Some suspect that Anderson might be running for the $23,000 salary each delegate will be paid next term. Anderson denies this, although he admits that past IRS bills have swallowed what savings he had and that his real estate business is quite sluggish these days. But he says his county pension and Social Security check are enough to support him.
The suspicion of financial need first surfaced nearly two years ago, when Anderson went to see the current County Executive Donald P. Hutchinson and told him that he wanted to be made director of the county's permits and licenses department. Anderson threatened to challenge Hutchinson for reelection if the incumbent turned down his request, those familiar with the incident said.

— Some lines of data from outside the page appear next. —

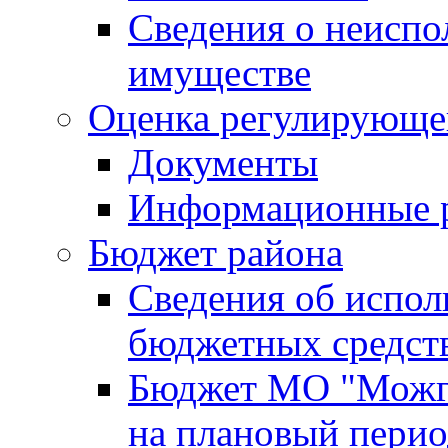
Сведения о неисп
имуществе
Оценка регулирующег
Документы
Информационные 
Бюджет района
Сведения об испо
бюджетных средст
Бюджет МО "Можги
на плановый перио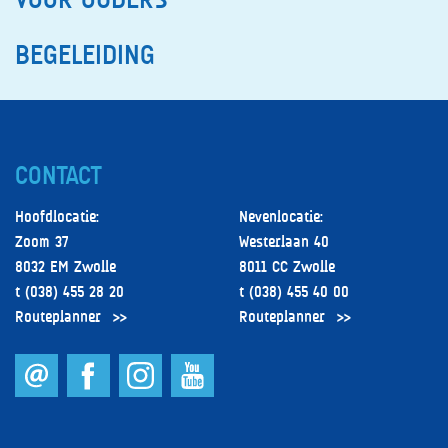
BEGELEIDING
CONTACT
Hoofdlocatie:
Nevenlocatie:
Zoom 37
Westerlaan 40
8032 EM Zwolle
8011 CC Zwolle
t (038) 455 28 20
t (038) 455 40 00
Routeplanner
Routeplanner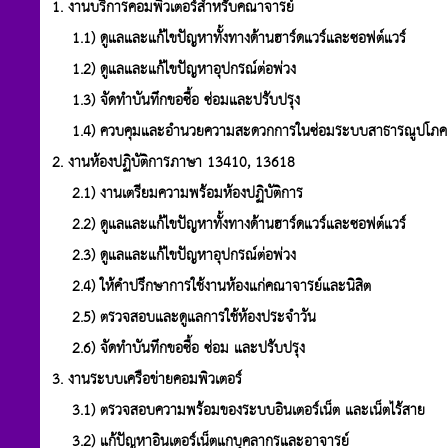
1. งานบริการคอมพิวเตอร์สำหรับคณาจารย์
1.1) ดูแลและแก้ไขปัญหาทั้งทางด้านฮาร์ดแวร์และซอฟต์แวร์
1.2) ดูแลและแก้ไขปัญหาอุปกรณ์ต่อพ่วง
1.3) จัดทำบันทึกขอซื้อ ซ่อมและปรับปรุง
1.4) ควบคุมและอำนวยความสะดวกการในซ่อมระบบสาธารณูปโภค
2. งานห้องปฏิบัติการภาษา 13410, 13618
2.1) งานเตรียมความพร้อมห้องปฏิบัติการ
2.2) ดูแลและแก้ไขปัญหาทั้งทางด้านฮาร์ดแวร์และซอฟต์แวร์
2.3) ดูแลและแก้ไขปัญหาอุปกรณ์ต่อพ่วง
2.4) ให้คำปรึกษาการใช้งานห้องแก่คณาจารย์และนิสิต
2.5) ตรวจสอบและดูแลการใช้ห้องประจำวัน
2.6) จัดทำบันทึกขอซื้อ ซ่อม และปรับปรุง
3. งานระบบเครือข่ายคอมพิวเตอร์
3.1) ตรวจสอบความพร้อมของระบบอินเตอร์เน็ต และเน็ตไร้สาย
3.2) แก้ปัญหาอินเตอร์เน็ตแกบุคลากรและอาจารย์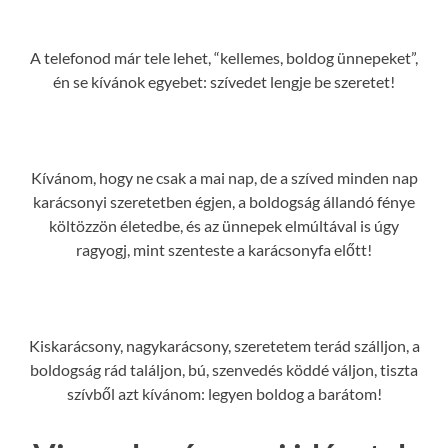
A telefonod már tele lehet, “kellemes, boldog ünnepeket”,
én se kívánok egyebet: szívedet lengje be szeretet!
Kívánom, hogy ne csak a mai nap, de a szíved minden nap
karácsonyi szeretetben égjen, a boldogság állandó fénye
költözzön életedbe, és az ünnepek elmúltával is úgy
ragyogj, mint szenteste a karácsonyfa előtt!
Kiskarácsony, nagykarácsony, szeretetem terád szálljon, a
boldogság rád találjon, bú, szenvedés köddé váljon, tiszta
szívből azt kívánom: legyen boldog a barátom!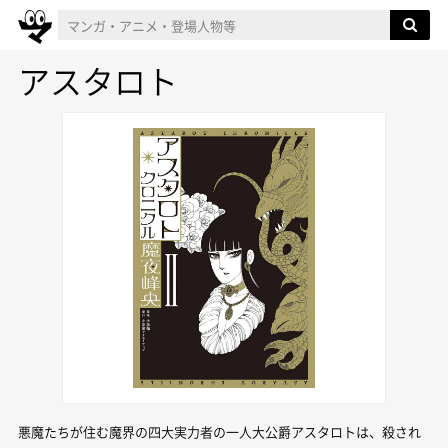
アスタロト
悪魔たちが住む魔界の四大実力者の一人大公爵アスタロトは、殺され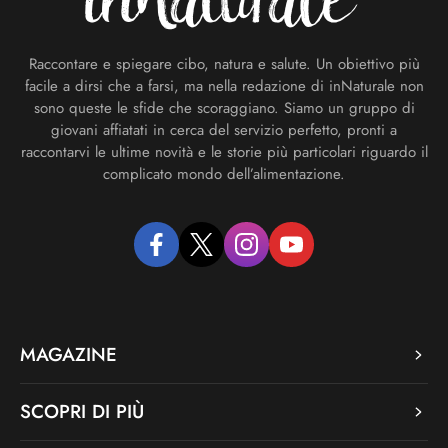
Raccontare e spiegare cibo, natura e salute. Un obiettivo più
facile a dirsi che a farsi, ma nella redazione di inNaturale non
sono queste le sfide che scoraggiano. Siamo un gruppo di
giovani affiatati in cerca del servizio perfetto, pronti a
raccontarvi le ultime novità e le storie più particolari riguardo il
complicato mondo dell’alimentazione.
facebook
twitter
instagram
youtube
MAGAZINE
SCOPRI DI PIÙ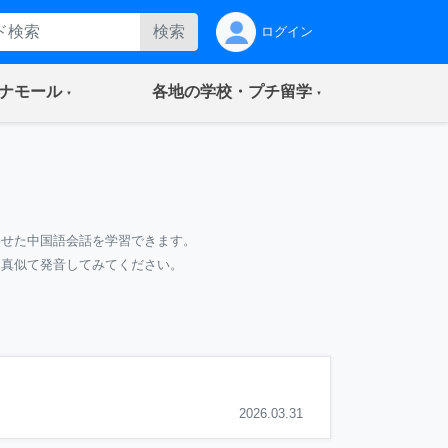
検索
ログイン
(current)
(current)
ナモール
各地の学校・プチ留学
わせた中国語会話を学習できます。
て真似て発音してみてください。
2026.03.31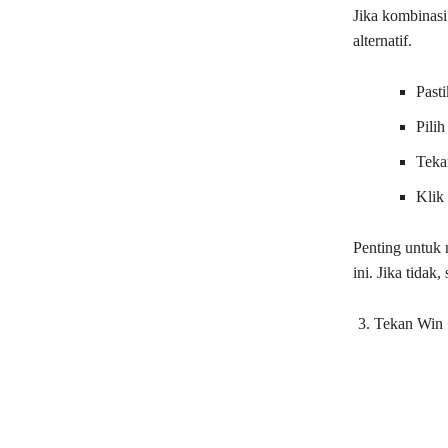
Jika kombinasi
alternatif.
Pasti
Pilih
Tekan
Klik
Penting untuk 
ini. Jika tida
Tekan Win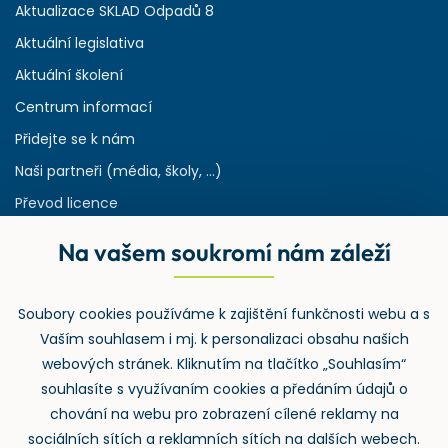
Aktualizace SKLAD Odpadů 8
Aktuální legislativa
Aktuální školení
Centrum informací
Přidejte se k nám
Naši partneři (média, školy, ...)
Převod licence
Reference
Na vašem soukromí nám záleží
Rejstřík používaných zkratek v odpadech
HW & SW požadavky pro náš IS
Soubory cookies používáme k zajištění funkčnosti webu a s
Zpětný odběr
Vaším souhlasem i mj. k personalizaci obsahu našich
webových stránek. Kliknutím na tlačítko „Souhlasím“
souhlasíte s využívaním cookies a předáním údajů o
chování na webu pro zobrazení cílené reklamy na
sociálních sítích a reklamních sítích na dalších webech.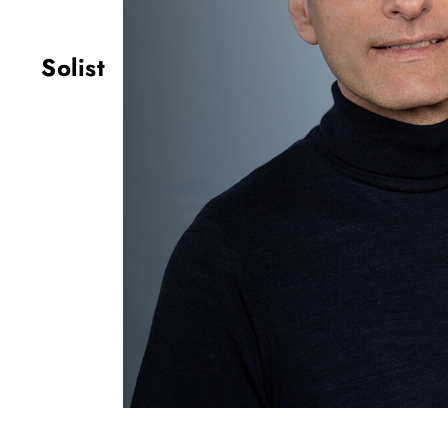
Solist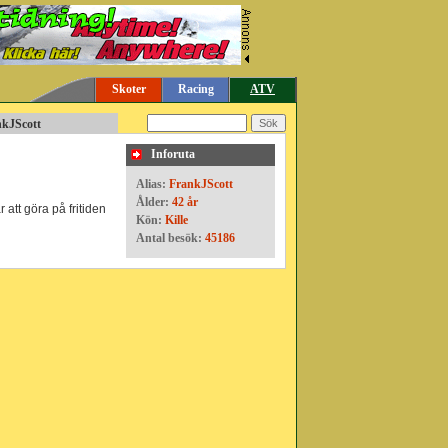
Skoter
Racing
ATV
nkJScott
Inforuta
Alias:
FrankJScott
Ålder:
42 år
 att göra på fritiden
Kön:
Kille
Antal besök:
45186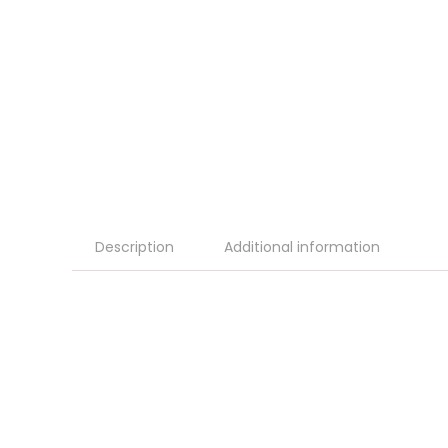
Description
Additional information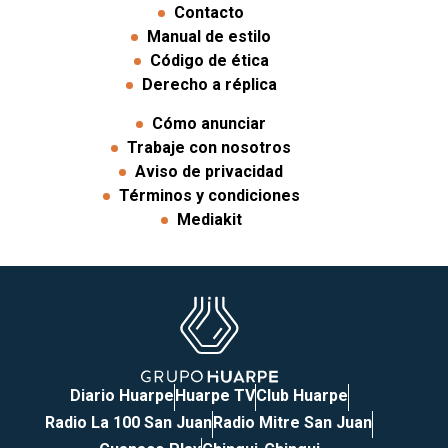
Contacto
Manual de estilo
Código de ética
Derecho a réplica
Cómo anunciar
Trabaje con nosotros
Aviso de privacidad
Términos y condiciones
Mediakit
Diario Huarpe
Huarpe TV
Club Huarpe
Radio La 100 San Juan
Radio Mitre San Juan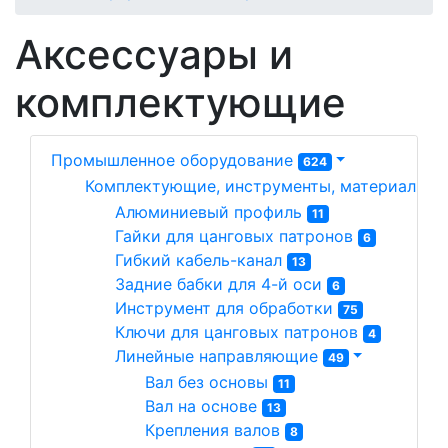
Аксессуары и
комплектующие
Промышленное оборудование
624
Комплектующие, инструменты, материалы д
Алюминиевый профиль 
11
Гайки для цанговых патронов 
6
Гибкий кабель-канал 
13
Задние бабки для 4-й оси 
6
Инструмент для обработки 
75
Ключи для цанговых патронов 
4
Линейные направляющие 
49
Вал без основы 
11
Вал на основе 
13
Крепления валов 
8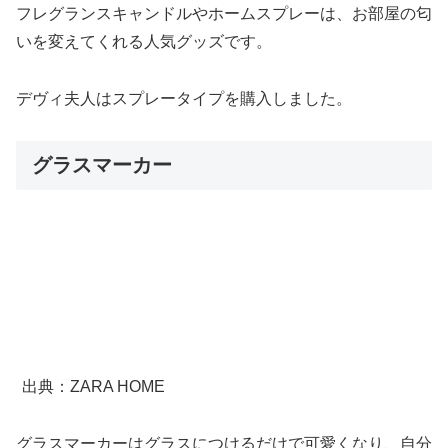
フレグランスキャンドルやホームスプレーは、お部屋の匂
いを変えてくれる人気グッズです。
デヴィ夫人はスプレータイプを購入しました。
グラスマーカー
出典：ZARA HOME
グラスマーカーはグラスにつけるだけで可愛くなり、自分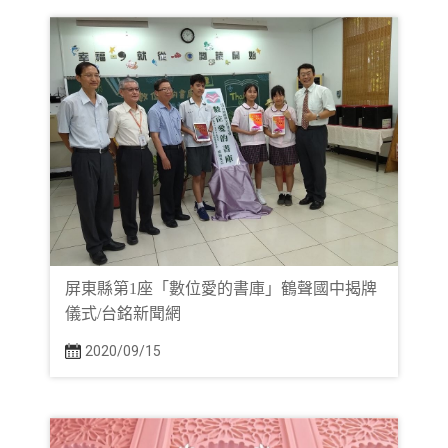
屏東縣第1座「數位愛的書庫」鶴聲國中揭牌
儀式/台銘新聞網
2020/09/15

Hutchinson, an exponent of the new, good-goverment school of Baltimore County politics, gave Anderson a flat no. Anderson then spent the next year consulting old advisers to see if he could make good on his threat. A few months ago he decided to shelve it and run instead for the lowlier delegate spot.
It has not been an easy reentry, however, even at the delegate level. Anderson's wife has avoided an active role. A 12-year-old grandson, who had visited Anderson regularly at Allenwood, learned through television news reports that the community was in fact a federal prison. "All that time he thought Dale was working on a farm," Doris Anderson said, "Maybe we should've said something earlier."
The campaign itself has had an entirely different feel from the successful 1966 and 1970 quests for county executive. Gone are most of the old-timers who helped Anderson mold a tightly run political organization -- former state Sen. Jim Pine and Roy Staten, council member Harry Bartenfelder, lawyer Robert Ramadka are no longer involved.
Instead of a well-oiled campaign, this race is basically a two-man show -- Anderson and his treasurer Daniel Colosino -- and it is run not out of a campaign headquarters but from Anderson's basement.
There he sits at an uncluttered desk, surrounded by few political momentos. He still wears an American flag in his lapel and chain-smokes one pack of cigarettes after another as he discusses his past -- only after stating flatly that he will not grant an interview if it touches on that subject.
When Anderson attends candidates nights or club meetings he is greeted politely, sometimes warmly, according to other participants at the meetings. When he speaks of his conviction, he evokes both sympathy and curiosity. On other occasions, when the former county executive boasts, in his old style, about his ability to "blackmail" the state into giving money for a community college, there is discomfort, the other participants say.
And outside the newspapers, there is little public discussion in this race of Dale Anderson's past.
Bromwell, who is running for state Senate on a slate with three other delegate candidates, says he and his people have run a "high-road" campaign concentrating on his team's qualifications. He said his ticket does not include his old family friend Anderson because the slate was formed before Anderson became a candidate.
"I don't debate the merits pro or con Dale," Bromwell said. "Whether it was Dale Anderson or Idi Amin we're not going to say anything about the past because it doesn't belong in this election."
But, Bromwell acknowledges, the issue may be a factor on election day: "There is still that question and we will know on Sept. 14 if people are going to pull that lever for Dale Anderson because he's their friend, he's a good guy or he was a good county executive, or if they're not going to pull that lever because of the past."